BELMOPAN–Prime Minister Dean Barrow told journalists outside the National Assembly on Friday that he will leave the Bar after new laws to remove the requirement in the Legal Profession Act for practising attorneys to join the association come into effect.
In the weekend issue of Amandala, we reported that an amendment is due to be tabled in Parliament today to remove the requirement for practising attorneys in Belize to be paying members of the Belize Bar Association.
“Principally, we will still look to the Bar Association, but very simply, it means that I can practice law without paying the fee and without joining the Bar Association,” Barrow said, later expressing his intent to resign as a member of the Bar.
Under the existing act, any attorney who wants to practise in Belize has to be a paying member of the Bar, apart from receiving a certificate from the Belize Supreme Court to practice. However, the amendment will mean that attorneys will only need court certification to practise in Belize.
Officials of the ruling United Democratic Party have criticized the Bar over resolutions it has passed challenging the retention of Justice Samuel Awich on the bench, but also more recently challenging his accession as justice in the Court of Appeal on a 7-year contract.
Last Friday, Prime Minister Dean Barrow said that the Bar, which he said is controlled by a small faction, is political.
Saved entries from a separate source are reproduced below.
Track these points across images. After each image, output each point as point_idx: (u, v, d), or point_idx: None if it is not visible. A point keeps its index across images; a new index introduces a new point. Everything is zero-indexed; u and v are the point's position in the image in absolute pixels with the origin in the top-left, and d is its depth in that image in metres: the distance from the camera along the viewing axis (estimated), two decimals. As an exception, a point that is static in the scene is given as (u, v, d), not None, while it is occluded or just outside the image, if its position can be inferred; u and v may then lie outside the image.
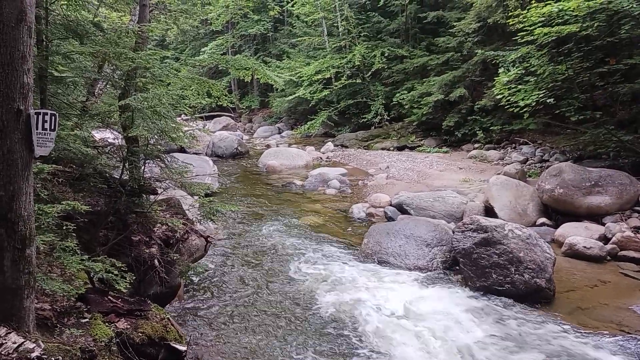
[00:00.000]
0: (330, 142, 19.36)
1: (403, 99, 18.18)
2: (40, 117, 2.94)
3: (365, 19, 22.13)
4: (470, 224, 6.57)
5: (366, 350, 4.80)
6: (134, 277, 3.85)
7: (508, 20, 11.34)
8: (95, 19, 6.21)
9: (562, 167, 8.74)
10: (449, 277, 6.58)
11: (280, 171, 14.54)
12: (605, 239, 7.35)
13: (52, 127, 3.02)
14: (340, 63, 20.88)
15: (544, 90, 10.82)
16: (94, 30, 4.99)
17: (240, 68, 7.89)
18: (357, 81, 20.74)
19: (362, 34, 21.64)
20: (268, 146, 19.87)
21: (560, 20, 9.79)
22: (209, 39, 31.12)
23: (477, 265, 6.20)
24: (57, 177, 4.15)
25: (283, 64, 23.96)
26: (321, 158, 16.90)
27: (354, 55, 20.41)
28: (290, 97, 22.12)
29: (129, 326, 3.53)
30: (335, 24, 22.34)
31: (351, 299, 5.83)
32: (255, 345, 4.86)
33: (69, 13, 4.93)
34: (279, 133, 24.47)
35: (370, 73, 20.26)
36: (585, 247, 7.06)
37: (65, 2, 4.90)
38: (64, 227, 3.46)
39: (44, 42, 4.38)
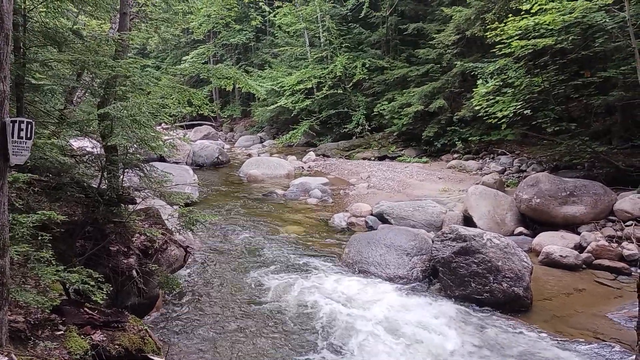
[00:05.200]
0: (312, 152, 19.40)
1: (384, 109, 18.35)
2: (17, 125, 2.91)
3: (346, 30, 22.35)
4: (450, 233, 6.63)
5: (344, 359, 4.80)
6: (111, 288, 3.79)
7: (486, 33, 11.57)
8: (75, 27, 6.16)
9: (539, 177, 8.91)
10: (429, 286, 6.62)
11: (261, 180, 14.50)
12: (580, 248, 7.50)
13: (29, 136, 2.98)
14: (322, 73, 21.01)
15: (521, 102, 11.04)
16: (73, 38, 4.95)
17: (221, 77, 7.89)
18: (339, 91, 20.88)
19: (343, 45, 21.84)
20: (249, 155, 19.82)
21: (536, 34, 10.03)
22: (191, 47, 31.00)
23: (456, 274, 6.26)
24: (32, 187, 4.08)
25: (265, 73, 24.00)
26: (303, 167, 16.91)
27: (335, 65, 20.58)
28: (272, 107, 22.13)
29: (105, 338, 3.47)
30: (317, 35, 22.52)
31: (331, 309, 5.82)
32: (234, 355, 4.82)
33: (48, 20, 4.87)
34: (261, 142, 24.43)
35: (351, 83, 20.44)
36: (561, 256, 7.19)
37: (44, 10, 4.85)
38: (39, 238, 3.39)
39: (22, 50, 4.32)
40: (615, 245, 7.38)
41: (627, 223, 7.90)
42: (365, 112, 19.93)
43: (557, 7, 9.41)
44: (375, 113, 19.10)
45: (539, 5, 9.67)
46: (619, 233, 7.78)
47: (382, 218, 9.62)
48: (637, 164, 9.50)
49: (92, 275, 3.53)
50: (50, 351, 3.04)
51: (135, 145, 5.12)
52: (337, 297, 6.16)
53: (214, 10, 22.75)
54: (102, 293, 3.53)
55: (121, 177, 5.10)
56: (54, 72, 5.14)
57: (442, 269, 6.47)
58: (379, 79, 19.81)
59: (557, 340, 5.15)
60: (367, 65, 20.18)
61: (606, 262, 7.07)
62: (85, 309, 3.73)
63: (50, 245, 3.44)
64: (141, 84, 5.36)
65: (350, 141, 19.85)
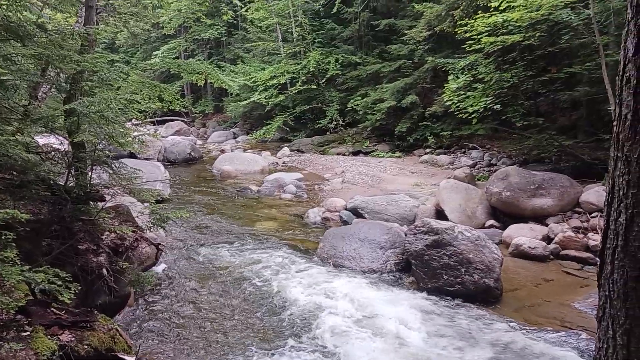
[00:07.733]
0: (286, 147, 19.32)
1: (357, 105, 18.41)
2: (-24, 121, 2.82)
3: (319, 26, 22.30)
4: (422, 227, 6.71)
5: (318, 351, 4.81)
6: (80, 287, 3.70)
7: (456, 29, 11.72)
8: (39, 20, 5.97)
9: (508, 170, 9.09)
10: (402, 279, 6.70)
11: (235, 176, 14.37)
12: (548, 239, 7.69)
13: (-11, 132, 2.89)
14: (295, 69, 20.91)
15: (491, 97, 11.24)
16: (37, 31, 4.80)
17: (192, 72, 7.78)
18: (312, 87, 20.83)
19: (316, 41, 21.79)
20: (223, 151, 19.62)
21: (504, 30, 10.22)
22: (161, 42, 30.42)
23: (428, 266, 6.34)
24: (-5, 185, 3.96)
25: (237, 68, 23.74)
26: (277, 163, 16.84)
27: (308, 61, 20.51)
28: (245, 102, 21.92)
29: (73, 338, 3.40)
30: (290, 30, 22.40)
31: (305, 302, 5.83)
32: (207, 351, 4.78)
33: (10, 14, 4.71)
34: (234, 138, 24.19)
35: (325, 79, 20.41)
36: (530, 247, 7.37)
37: (5, 3, 4.69)
38: (3, 237, 3.30)
39: (-18, 44, 4.18)
40: (581, 236, 7.60)
41: (593, 214, 8.13)
42: (339, 107, 19.94)
43: (524, 4, 9.60)
44: (349, 108, 19.13)
45: (507, 2, 9.84)
46: (585, 224, 8.00)
47: (356, 212, 9.66)
48: (602, 157, 9.78)
49: (59, 274, 3.44)
50: (16, 352, 2.96)
51: (103, 142, 5.01)
52: (312, 290, 6.16)
53: (185, 5, 22.45)
54: (70, 293, 3.45)
55: (89, 174, 4.99)
56: (18, 66, 4.97)
57: (414, 262, 6.55)
58: (352, 75, 19.84)
59: (526, 329, 5.29)
60: (340, 61, 20.18)
61: (573, 253, 7.27)
62: (52, 309, 3.64)
63: (14, 244, 3.34)
64: (109, 79, 5.25)
65: (325, 136, 19.85)
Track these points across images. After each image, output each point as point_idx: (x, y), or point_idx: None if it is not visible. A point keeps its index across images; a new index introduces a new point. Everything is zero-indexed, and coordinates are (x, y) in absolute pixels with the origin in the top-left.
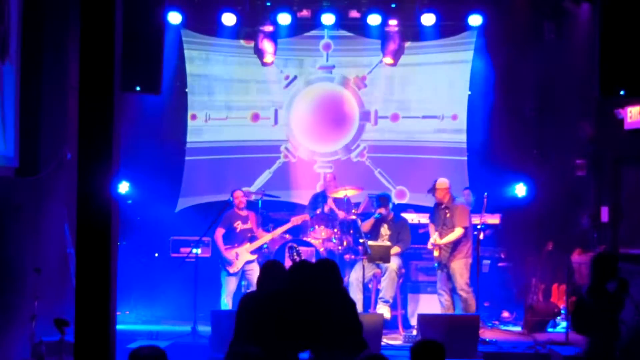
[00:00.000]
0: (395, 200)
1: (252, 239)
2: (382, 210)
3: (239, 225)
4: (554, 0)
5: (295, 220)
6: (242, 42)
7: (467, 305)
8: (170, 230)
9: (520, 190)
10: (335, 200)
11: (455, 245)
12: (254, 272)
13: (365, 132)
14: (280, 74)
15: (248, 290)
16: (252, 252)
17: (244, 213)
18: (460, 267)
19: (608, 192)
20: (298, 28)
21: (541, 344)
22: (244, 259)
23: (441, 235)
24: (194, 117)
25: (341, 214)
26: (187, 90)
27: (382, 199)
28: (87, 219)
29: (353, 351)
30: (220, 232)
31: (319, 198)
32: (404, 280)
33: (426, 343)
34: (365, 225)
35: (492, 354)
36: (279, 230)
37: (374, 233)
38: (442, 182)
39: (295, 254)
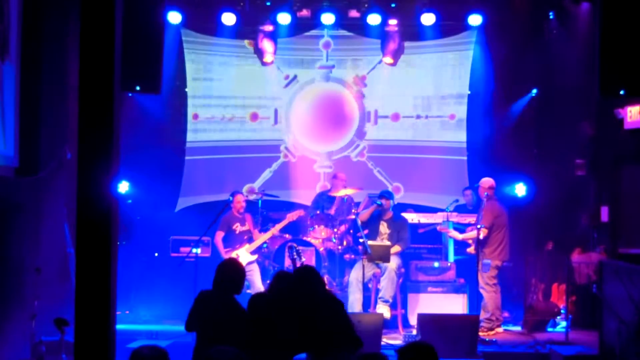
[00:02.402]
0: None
1: (251, 239)
2: (384, 201)
3: (237, 228)
4: (554, 0)
5: (291, 217)
6: (242, 41)
7: (485, 304)
8: (170, 230)
9: (520, 190)
10: (335, 200)
11: (480, 243)
12: (255, 272)
13: (365, 132)
14: (280, 74)
15: (247, 290)
16: (252, 253)
17: (241, 215)
18: (482, 266)
19: (608, 192)
20: (298, 28)
21: (541, 343)
22: (244, 260)
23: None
24: (194, 116)
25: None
26: (187, 90)
27: (386, 193)
28: (87, 219)
29: (349, 349)
30: (219, 235)
31: (324, 197)
32: (403, 280)
33: (415, 345)
34: (364, 215)
35: (492, 354)
36: (277, 228)
37: (373, 231)
38: (483, 180)
39: (295, 253)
Officials of the ruling party have said that the Bar is aligned with the Opposition People’s United Party.
Amandala called the president of the Bar, Eamon Courtenay, SC, to get his reaction on the amendment, but we were told that he had not yet seen the documentation and would reserve comment until he does.
Barrow said that the question has been raised as to whether it is constitutional to oblige professionals to belong to a particular association for them to be able to earn a living in their field.
“I don’t know if it’s the same situation, for example, with the Association of Chartered Accountants, the same with the Association of Professional Engineers, whether it is that you cannot absolutely practice as an accountant, practice as an engineer, except you belong to these associations,” he said.
The General Legal Council
The amendment to the Legal Profession Act also proposes to change the composition of the General Legal Council, which, among other things, hears allegations of misconduct by lawyers.
The change will permit other attorneys who are not members of the Bar to serve on the Council through a direct appointment by the Attorney General of Belize and by the Chief Justice, who will head the reconstituted Council. Customarily, the Chief Justice would receive the findings from the Council before a final decision is announced on any case.
This is the same council which has received complaints against attorney Arthur Saldivar, the Belize Rural North constituency PUP standard bearer who was recently suspended by his party, pending internal investigations into what PUP leader Francis Fonseca has said is “…a very serious allegation that has been made in respect of certain monies that he took [from a client] and has not returned.”
The Bar Association will now nominate attorneys for only 3 seats and not the 4 seats it currently occupies. The Attorney General will nominate two attorneys and the Chief Justice one attorney. The Attorney General, who will continue to sit on the Council, will no longer be an ex-officio member.